### [Task to carry out]
In the copy, include exactly the lines from the one with "trash can: present [416,448,464,514]" through the end of the data and no others, both ends kept, with every picture left out.

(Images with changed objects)
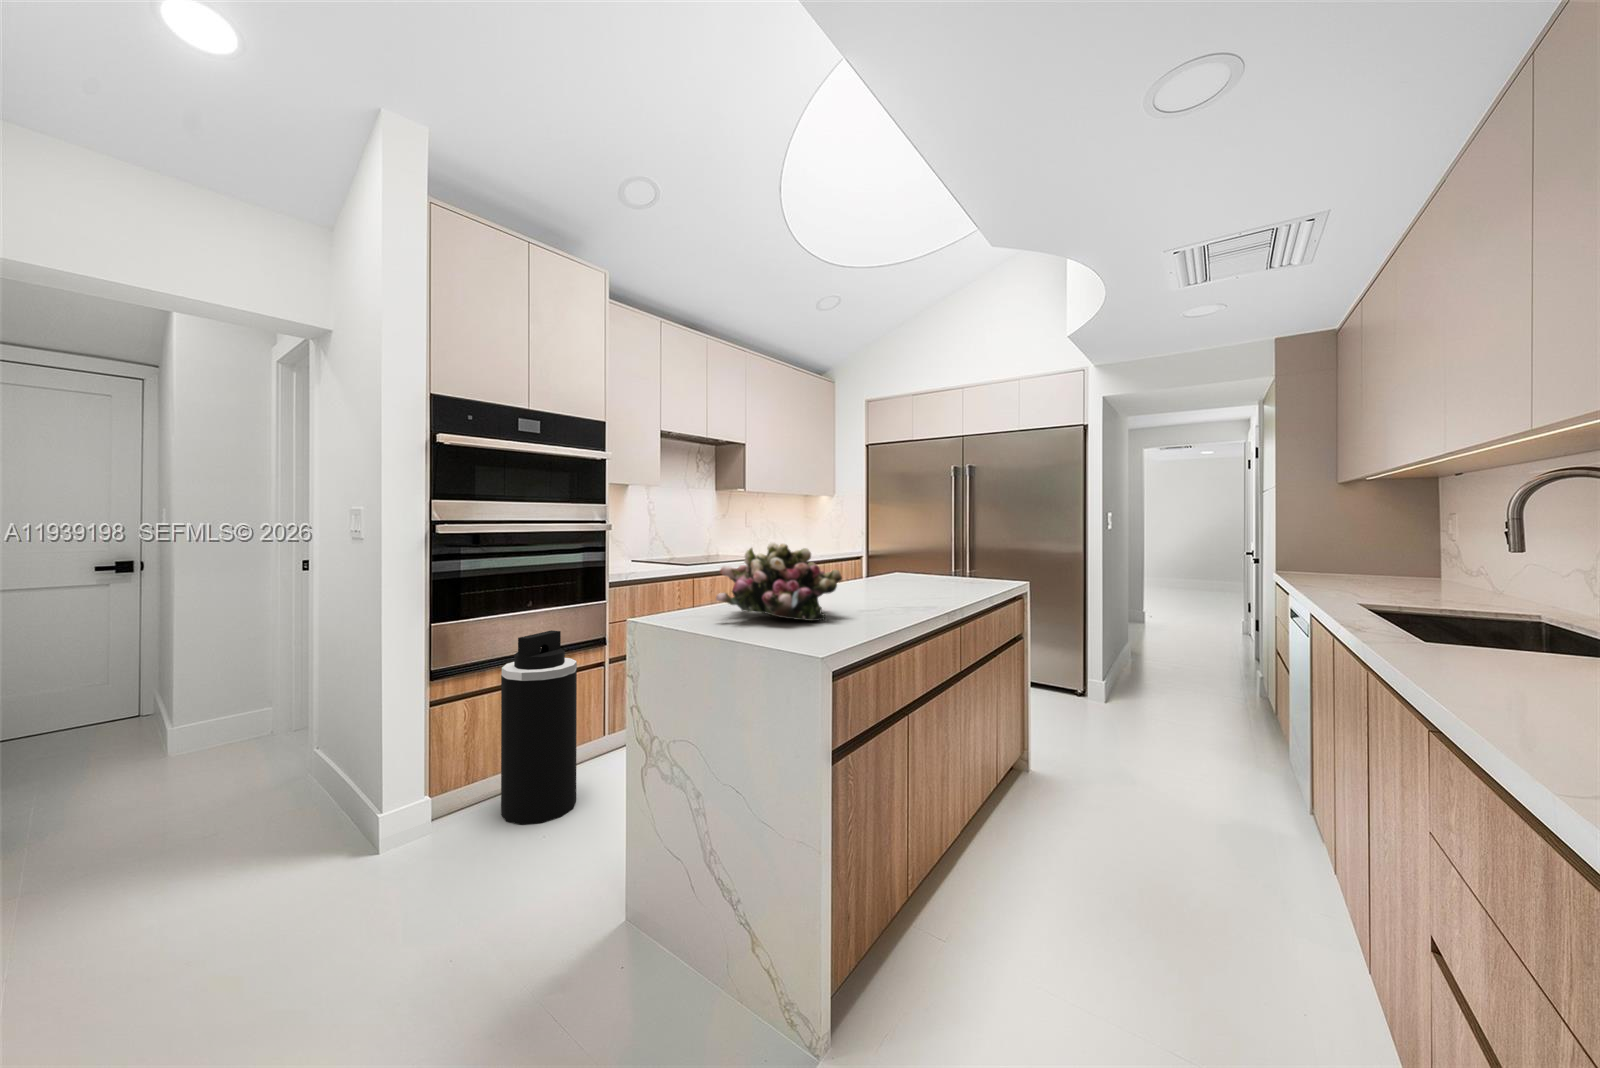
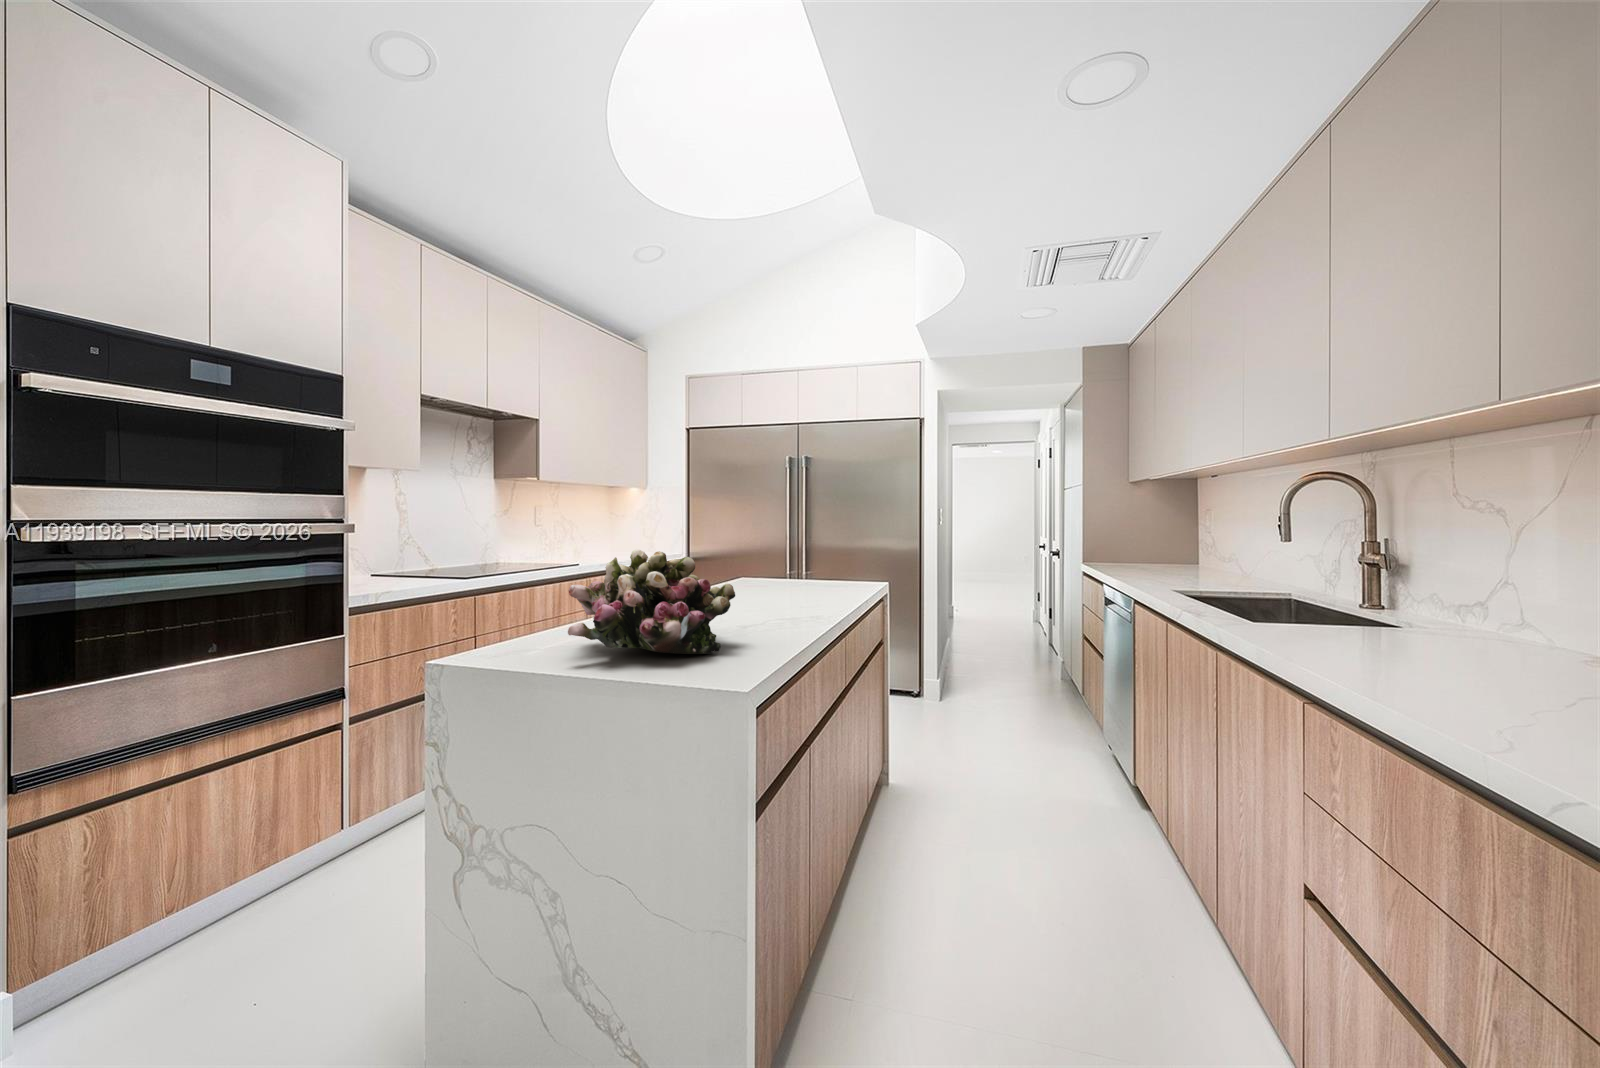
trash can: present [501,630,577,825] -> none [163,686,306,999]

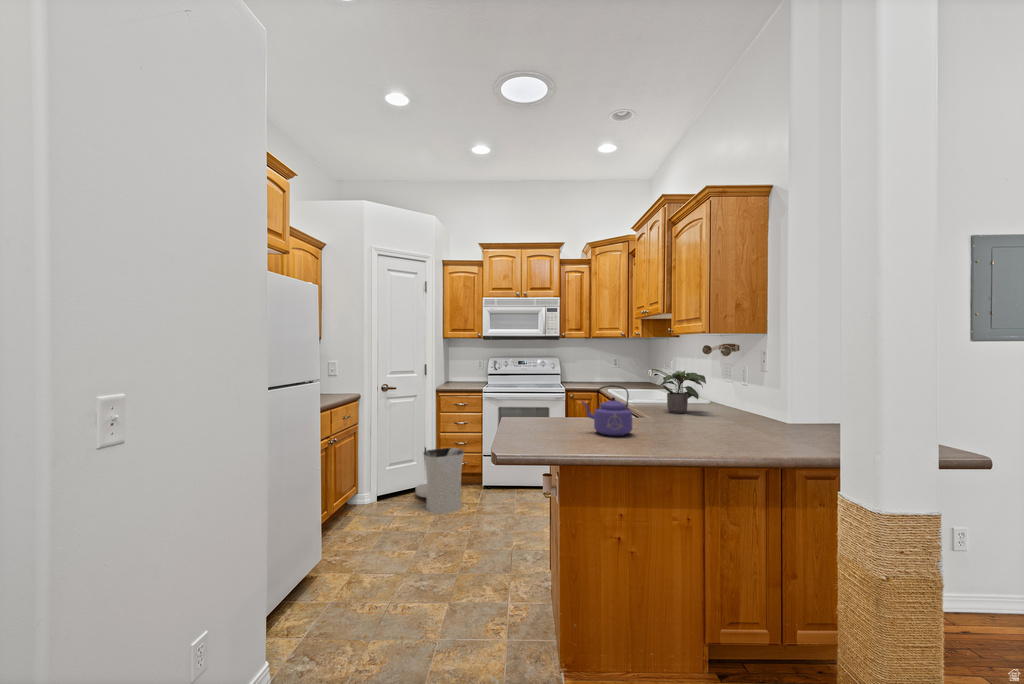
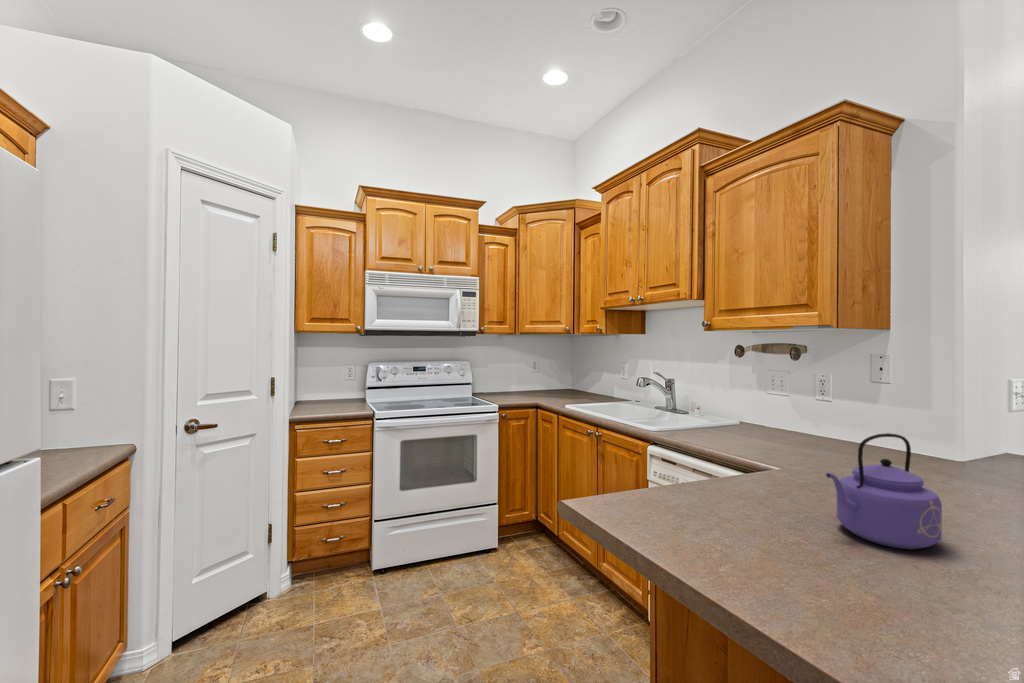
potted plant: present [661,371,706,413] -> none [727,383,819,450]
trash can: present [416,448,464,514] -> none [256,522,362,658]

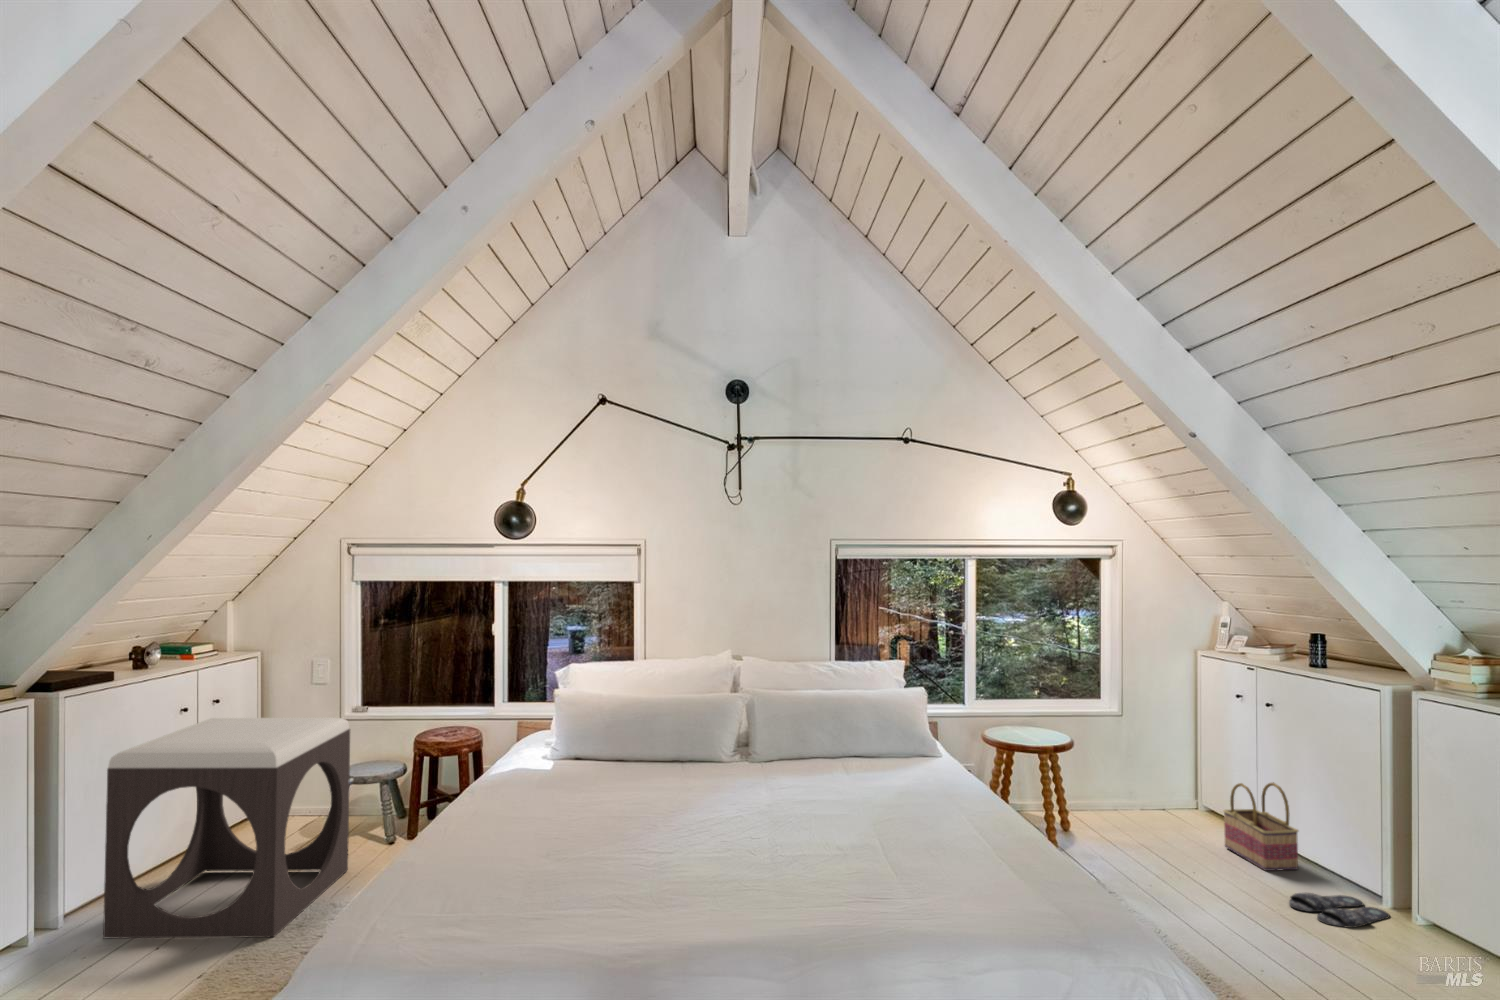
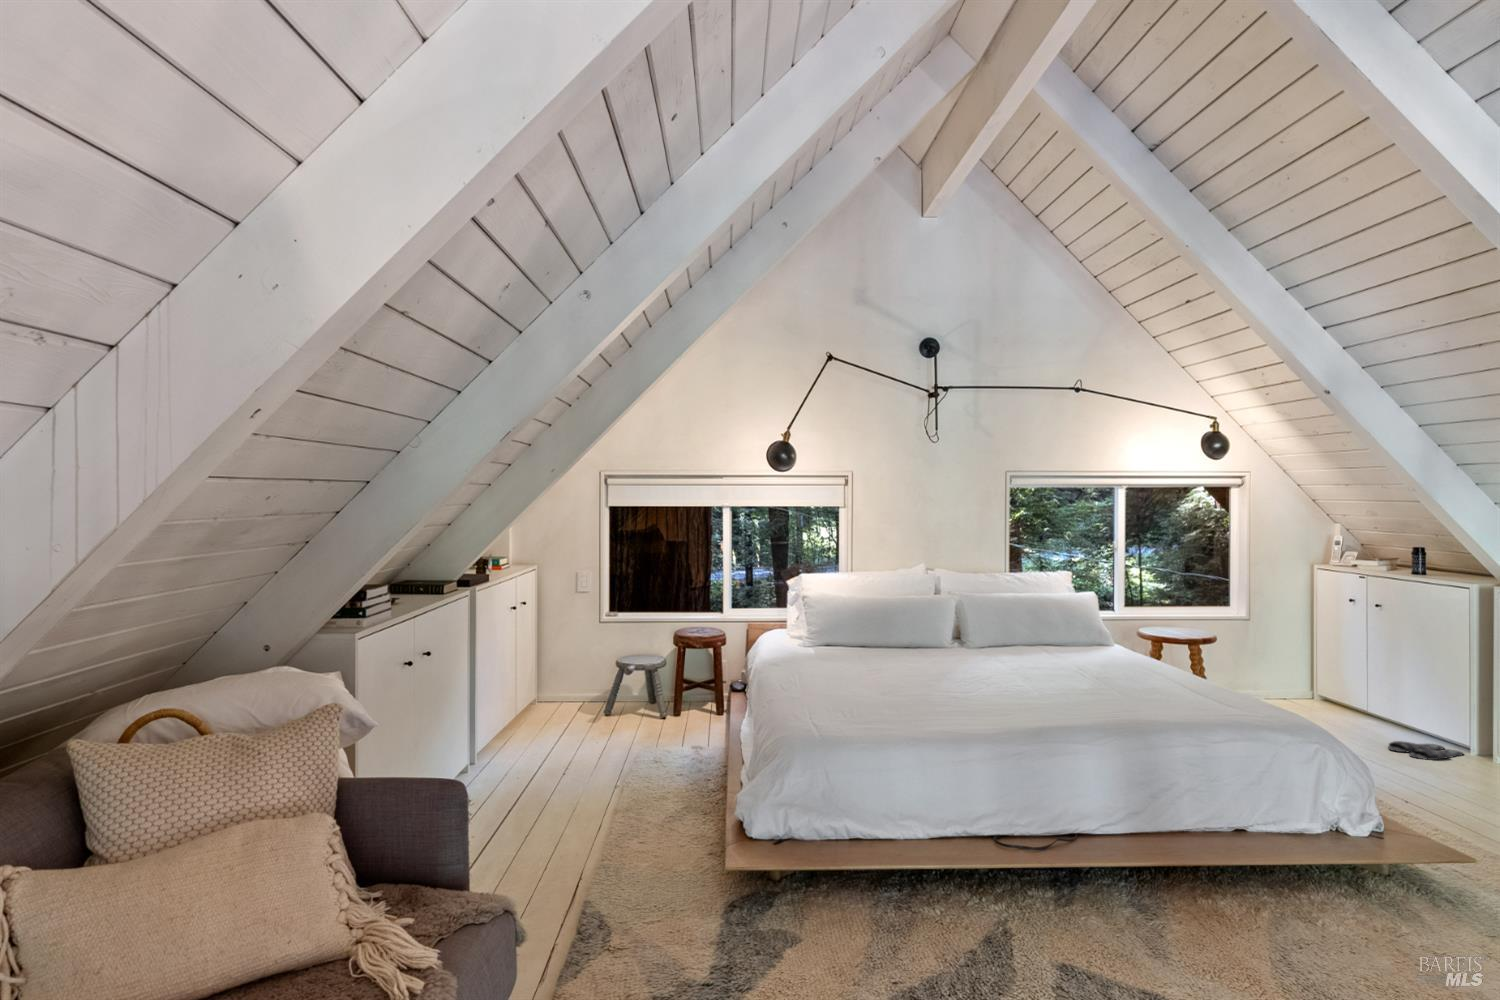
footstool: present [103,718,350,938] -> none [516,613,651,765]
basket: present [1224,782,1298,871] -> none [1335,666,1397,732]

### [Answer to this problem]
trash can: present [416,448,464,514] -> none [256,522,362,658]

footstool: present [103,718,350,938] -> none [516,613,651,765]
basket: present [1224,782,1298,871] -> none [1335,666,1397,732]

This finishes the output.